■ **本文**:
◆ ◆ ◆ ◆ ◆ ◆ ◆
経鼻内視鏡で「食道」や「喉」もしっかりチェック!

東京医科歯科大学 消化管外科学講師 光学医療診療部副部長 食道外科 川田研郎

飲酒喫煙歴のある方は、喉も食道も診てもらいましょう‥

 私の専門は食道で、中でも食道がんの診断と治療を中心に診療を行っています。食道がんは中高年男性に多く、特に過度の飲酒喫煙歴のある方がなりやすいと言われています。また日本人に多い胃がんや喉の入口である咽頭(いんとう),喉頭(こうとう)がんと重複して起りやすいという特徴もあります。胃がん検診はバリウムを飲むX線検査が中心でしたが、現在は「胃カメラ」が主流になりつつあります。食道や喉は胃カメラの通り道、せっかく検査を受けるなら「喉」も「食道」も見てもらいましょう。

進化している経鼻内視鏡

 でも、胃カメラ‥苦しい検査ですよね。一回受けたけど苦しかった。そういう方は少なくないと思います。ぐっすり寝かせてもらわないと困る・・・しかし、時代は変わりました。細くて鼻から挿入できる経鼻内視鏡(けいびないしきょう)の登場です。

 私が初めて経鼻内視鏡を手にしたのは2005年、「苦しくない検査」ということで患者さんの間では評判になりましたが、医者の立場からすると、画質が悪く、がんを見落とすのではないかという不安がありました。しかし、ここ10年で大きく進歩、画質や操作性が格段に良くなり、口から入れる内視鏡と遜色のない検査が出来るようになりました。現在、当院で胃や食道の内視鏡検査をするときは、そのほとんどを鼻から入れています。一度、口から内視鏡を受けて「もう二度と受けたくない」と思った方にも有効な検査方法です。
◆ ◆ ◆ ◆ ◆ ◆ ◆
■ **抽出データ**:

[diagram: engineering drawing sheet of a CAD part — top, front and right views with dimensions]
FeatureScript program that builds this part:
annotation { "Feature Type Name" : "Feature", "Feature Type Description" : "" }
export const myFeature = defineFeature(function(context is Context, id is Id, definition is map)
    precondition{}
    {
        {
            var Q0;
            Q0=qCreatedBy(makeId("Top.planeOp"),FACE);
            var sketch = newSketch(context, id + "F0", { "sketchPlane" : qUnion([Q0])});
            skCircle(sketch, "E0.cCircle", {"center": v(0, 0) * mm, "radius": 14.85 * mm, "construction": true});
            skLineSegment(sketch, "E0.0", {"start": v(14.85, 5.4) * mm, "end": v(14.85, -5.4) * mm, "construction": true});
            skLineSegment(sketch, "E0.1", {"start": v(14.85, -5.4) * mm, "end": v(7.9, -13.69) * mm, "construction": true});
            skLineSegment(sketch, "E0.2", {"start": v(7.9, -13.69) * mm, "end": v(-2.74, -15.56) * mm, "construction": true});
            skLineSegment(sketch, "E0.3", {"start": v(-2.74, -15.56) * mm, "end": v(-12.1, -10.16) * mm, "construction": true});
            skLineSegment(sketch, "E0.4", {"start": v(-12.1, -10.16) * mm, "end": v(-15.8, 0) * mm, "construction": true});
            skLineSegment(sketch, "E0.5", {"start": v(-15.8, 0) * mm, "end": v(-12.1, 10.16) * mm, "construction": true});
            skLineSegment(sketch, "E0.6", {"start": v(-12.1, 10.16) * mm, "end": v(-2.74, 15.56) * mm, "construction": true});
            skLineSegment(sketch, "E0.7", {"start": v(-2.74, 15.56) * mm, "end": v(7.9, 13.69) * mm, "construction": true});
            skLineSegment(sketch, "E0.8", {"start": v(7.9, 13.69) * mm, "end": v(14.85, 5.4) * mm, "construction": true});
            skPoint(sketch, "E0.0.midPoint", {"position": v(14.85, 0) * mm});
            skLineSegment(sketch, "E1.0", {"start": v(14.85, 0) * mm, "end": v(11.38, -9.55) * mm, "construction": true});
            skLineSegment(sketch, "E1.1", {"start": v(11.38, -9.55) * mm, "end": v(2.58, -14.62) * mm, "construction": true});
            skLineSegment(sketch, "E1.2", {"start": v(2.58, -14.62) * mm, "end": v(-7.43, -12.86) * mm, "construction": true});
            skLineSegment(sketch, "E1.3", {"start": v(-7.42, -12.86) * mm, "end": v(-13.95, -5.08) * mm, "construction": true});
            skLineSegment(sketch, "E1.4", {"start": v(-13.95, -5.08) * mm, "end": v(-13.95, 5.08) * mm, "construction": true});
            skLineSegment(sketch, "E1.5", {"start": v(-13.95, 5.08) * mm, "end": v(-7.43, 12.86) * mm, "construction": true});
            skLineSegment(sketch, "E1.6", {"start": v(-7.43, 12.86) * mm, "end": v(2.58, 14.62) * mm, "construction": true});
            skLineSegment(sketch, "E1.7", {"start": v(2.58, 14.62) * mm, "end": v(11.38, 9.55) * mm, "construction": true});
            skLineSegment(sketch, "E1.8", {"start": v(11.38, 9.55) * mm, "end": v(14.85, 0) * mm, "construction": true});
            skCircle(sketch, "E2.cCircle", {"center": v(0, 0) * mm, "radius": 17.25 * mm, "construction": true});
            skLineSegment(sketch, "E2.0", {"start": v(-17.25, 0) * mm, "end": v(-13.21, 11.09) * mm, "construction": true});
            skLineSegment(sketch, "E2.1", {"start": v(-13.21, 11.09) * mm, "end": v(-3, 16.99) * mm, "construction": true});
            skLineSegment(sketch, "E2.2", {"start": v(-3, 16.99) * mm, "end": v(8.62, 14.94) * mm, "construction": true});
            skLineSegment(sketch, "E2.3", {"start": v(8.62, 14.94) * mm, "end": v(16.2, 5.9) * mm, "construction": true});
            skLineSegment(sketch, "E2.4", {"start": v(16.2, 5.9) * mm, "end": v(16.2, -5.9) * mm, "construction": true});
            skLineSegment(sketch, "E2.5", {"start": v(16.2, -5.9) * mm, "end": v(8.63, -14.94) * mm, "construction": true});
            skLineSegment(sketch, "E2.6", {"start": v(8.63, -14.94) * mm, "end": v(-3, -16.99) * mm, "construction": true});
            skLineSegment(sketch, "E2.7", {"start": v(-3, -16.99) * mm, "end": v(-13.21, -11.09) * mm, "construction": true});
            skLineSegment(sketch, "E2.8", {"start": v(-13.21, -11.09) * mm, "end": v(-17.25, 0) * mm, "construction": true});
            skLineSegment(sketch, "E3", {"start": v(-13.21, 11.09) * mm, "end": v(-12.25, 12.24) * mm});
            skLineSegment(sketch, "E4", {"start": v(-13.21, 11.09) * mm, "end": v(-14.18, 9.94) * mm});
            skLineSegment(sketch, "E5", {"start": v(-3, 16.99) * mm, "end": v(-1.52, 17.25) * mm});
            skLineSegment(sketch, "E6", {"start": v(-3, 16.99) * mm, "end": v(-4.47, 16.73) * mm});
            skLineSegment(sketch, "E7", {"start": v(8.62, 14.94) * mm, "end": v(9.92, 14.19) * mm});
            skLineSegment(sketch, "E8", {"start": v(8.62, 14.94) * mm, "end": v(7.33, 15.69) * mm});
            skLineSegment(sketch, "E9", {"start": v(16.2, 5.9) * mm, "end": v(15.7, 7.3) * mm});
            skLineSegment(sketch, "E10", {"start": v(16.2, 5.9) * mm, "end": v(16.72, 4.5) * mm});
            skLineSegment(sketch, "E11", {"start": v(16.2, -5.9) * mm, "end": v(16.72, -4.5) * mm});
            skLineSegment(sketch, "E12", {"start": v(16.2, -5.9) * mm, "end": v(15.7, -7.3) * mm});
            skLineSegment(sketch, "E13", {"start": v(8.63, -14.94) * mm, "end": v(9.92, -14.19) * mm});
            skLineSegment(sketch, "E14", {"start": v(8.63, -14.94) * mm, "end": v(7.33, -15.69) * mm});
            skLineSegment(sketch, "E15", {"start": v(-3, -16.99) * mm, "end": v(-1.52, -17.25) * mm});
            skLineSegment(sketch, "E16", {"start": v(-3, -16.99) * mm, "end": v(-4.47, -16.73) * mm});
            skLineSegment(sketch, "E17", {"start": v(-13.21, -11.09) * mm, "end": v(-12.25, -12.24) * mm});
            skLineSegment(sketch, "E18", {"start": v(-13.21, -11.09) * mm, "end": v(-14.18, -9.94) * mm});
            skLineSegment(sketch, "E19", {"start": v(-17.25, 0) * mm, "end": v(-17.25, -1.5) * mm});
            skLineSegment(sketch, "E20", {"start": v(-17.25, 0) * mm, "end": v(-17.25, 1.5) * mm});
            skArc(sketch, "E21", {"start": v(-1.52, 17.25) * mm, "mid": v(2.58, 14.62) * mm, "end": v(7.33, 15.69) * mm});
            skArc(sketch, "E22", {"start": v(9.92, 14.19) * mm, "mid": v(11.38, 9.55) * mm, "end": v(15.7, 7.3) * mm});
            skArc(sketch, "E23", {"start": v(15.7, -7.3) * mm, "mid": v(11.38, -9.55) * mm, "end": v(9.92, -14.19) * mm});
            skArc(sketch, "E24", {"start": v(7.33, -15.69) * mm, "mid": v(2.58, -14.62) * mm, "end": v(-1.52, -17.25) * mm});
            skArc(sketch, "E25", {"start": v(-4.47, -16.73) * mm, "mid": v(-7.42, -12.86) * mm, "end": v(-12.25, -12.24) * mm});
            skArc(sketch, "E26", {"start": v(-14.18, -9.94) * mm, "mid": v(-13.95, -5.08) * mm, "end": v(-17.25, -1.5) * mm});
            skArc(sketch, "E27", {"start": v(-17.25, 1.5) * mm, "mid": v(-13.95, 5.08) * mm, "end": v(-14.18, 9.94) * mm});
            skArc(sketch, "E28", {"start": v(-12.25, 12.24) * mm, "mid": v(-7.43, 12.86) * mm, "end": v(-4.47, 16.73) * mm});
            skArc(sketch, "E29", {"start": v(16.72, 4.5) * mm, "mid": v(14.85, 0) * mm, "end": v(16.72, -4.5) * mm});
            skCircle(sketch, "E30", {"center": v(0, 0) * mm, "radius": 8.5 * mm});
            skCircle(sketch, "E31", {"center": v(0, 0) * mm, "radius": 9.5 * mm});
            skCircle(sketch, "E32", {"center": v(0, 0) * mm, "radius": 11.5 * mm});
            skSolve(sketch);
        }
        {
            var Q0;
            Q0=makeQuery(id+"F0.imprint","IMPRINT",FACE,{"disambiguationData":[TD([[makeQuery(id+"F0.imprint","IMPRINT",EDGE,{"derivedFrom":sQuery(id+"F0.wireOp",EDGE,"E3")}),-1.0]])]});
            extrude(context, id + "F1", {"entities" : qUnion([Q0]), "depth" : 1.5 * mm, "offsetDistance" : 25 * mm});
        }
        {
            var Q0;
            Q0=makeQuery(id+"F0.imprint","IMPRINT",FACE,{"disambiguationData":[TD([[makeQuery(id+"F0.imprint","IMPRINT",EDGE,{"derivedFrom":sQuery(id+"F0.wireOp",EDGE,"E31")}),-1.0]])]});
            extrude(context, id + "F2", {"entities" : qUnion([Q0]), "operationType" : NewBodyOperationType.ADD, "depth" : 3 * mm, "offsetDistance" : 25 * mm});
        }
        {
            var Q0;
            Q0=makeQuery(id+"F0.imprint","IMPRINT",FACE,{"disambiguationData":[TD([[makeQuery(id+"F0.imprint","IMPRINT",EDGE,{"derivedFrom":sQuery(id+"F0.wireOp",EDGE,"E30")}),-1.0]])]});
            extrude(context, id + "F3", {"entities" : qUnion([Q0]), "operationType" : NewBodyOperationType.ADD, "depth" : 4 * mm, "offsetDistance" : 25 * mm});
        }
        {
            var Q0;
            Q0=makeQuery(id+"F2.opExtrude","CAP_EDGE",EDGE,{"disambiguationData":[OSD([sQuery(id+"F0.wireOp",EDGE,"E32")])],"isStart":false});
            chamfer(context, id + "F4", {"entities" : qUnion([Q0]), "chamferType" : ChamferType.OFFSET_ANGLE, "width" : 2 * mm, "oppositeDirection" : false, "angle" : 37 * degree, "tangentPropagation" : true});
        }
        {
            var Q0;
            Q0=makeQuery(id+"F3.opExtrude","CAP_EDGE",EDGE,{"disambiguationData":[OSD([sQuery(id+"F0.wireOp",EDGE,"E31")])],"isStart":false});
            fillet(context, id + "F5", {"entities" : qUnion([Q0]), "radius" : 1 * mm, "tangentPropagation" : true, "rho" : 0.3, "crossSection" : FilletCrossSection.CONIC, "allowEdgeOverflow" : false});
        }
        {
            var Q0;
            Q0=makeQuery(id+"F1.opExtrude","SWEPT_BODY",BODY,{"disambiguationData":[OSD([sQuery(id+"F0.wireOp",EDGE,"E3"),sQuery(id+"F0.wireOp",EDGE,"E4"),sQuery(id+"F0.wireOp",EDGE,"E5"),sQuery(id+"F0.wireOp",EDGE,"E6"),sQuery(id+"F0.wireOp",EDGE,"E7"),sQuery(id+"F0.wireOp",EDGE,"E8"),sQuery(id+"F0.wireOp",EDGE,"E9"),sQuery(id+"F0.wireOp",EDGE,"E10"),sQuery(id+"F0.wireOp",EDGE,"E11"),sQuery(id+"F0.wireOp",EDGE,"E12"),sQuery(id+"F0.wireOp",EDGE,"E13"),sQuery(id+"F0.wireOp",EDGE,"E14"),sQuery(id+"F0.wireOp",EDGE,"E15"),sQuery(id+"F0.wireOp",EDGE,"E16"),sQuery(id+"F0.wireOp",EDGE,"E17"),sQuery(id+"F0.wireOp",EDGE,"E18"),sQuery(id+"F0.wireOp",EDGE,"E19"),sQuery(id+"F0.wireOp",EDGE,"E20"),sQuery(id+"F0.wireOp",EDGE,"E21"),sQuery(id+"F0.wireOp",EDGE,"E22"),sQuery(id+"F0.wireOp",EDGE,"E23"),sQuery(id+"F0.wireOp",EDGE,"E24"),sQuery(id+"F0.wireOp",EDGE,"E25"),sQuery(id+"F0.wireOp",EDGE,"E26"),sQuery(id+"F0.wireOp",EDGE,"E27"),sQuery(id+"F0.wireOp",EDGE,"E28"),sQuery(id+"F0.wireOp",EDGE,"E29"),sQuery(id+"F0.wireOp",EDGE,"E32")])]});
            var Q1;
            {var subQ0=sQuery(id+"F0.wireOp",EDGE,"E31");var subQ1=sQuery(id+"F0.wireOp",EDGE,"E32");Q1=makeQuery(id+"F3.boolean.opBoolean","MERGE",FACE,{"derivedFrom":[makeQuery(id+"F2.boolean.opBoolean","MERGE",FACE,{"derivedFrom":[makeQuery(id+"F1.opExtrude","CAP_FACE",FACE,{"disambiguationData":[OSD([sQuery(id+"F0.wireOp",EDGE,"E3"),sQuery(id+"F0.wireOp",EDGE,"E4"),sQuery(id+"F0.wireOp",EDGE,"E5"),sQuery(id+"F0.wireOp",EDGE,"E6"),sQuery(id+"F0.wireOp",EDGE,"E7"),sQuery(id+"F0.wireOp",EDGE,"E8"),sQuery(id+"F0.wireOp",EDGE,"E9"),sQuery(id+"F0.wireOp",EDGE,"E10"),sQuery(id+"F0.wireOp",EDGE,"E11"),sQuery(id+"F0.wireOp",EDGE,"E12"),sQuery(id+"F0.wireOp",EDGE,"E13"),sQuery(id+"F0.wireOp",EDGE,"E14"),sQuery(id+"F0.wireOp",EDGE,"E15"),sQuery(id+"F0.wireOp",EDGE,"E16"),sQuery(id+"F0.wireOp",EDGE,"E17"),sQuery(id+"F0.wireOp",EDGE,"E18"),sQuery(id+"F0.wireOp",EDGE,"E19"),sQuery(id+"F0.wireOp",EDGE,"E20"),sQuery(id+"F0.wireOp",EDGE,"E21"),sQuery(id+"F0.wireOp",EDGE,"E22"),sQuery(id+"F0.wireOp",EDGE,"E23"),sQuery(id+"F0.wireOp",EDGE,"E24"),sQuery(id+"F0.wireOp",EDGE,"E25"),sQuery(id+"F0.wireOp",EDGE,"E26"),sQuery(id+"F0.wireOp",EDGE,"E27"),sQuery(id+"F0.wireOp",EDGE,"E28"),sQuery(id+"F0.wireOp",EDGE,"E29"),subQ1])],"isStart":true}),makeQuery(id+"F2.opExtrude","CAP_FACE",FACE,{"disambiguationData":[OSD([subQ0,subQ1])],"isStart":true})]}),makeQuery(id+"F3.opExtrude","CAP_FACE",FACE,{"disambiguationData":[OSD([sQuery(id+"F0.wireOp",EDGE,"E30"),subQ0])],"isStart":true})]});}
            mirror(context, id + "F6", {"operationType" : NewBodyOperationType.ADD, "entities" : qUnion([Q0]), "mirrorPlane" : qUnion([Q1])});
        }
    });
◆ ◆ ◆ ◆ ◆ ◆ ◆
■ **問題 1**:
本文で名前が挙げられているがんの種類をすべて書き出してください。
■ **問題 2**:
本文の中から、「東京医科歯科大学 消化管外科学講師 光学医療診療部副部長」を含む箇所を始まりとし、「びないしきょう)の登場です。」までを一字も変えずに出力してください。
データは本文の内容とは関係がありません。

■ **解答 1**:
食道がん、胃がん、咽頭がん、喉頭がん

■ **解答 2**:
東京医科歯科大学 消化管外科学講師 光学医療診療部副部長 食道外科 川田研郎

飲酒喫煙歴のある方は、喉も食道も診てもらいましょう‥

 私の専門は食道で、中でも食道がんの診断と治療を中心に診療を行っています。食道がんは中高年男性に多く、特に過度の飲酒喫煙歴のある方がなりやすいと言われています。また日本人に多い胃がんや喉の入口である咽頭(いんとう),喉頭(こうとう)がんと重複して起りやすいという特徴もあります。胃がん検診はバリウムを飲むX線検査が中心でしたが、現在は「胃カメラ」が主流になりつつあります。食道や喉は胃カメラの通り道、せっかく検査を受けるなら「喉」も「食道」も見てもらいましょう。

進化している経鼻内視鏡

 でも、胃カメラ‥苦しい検査ですよね。一回受けたけど苦しかった。そういう方は少なくないと思います。ぐっすり寝かせてもらわないと困る・・・しかし、時代は変わりました。細くて鼻から挿入できる経鼻内視鏡(けいびないしきょう)の登場です。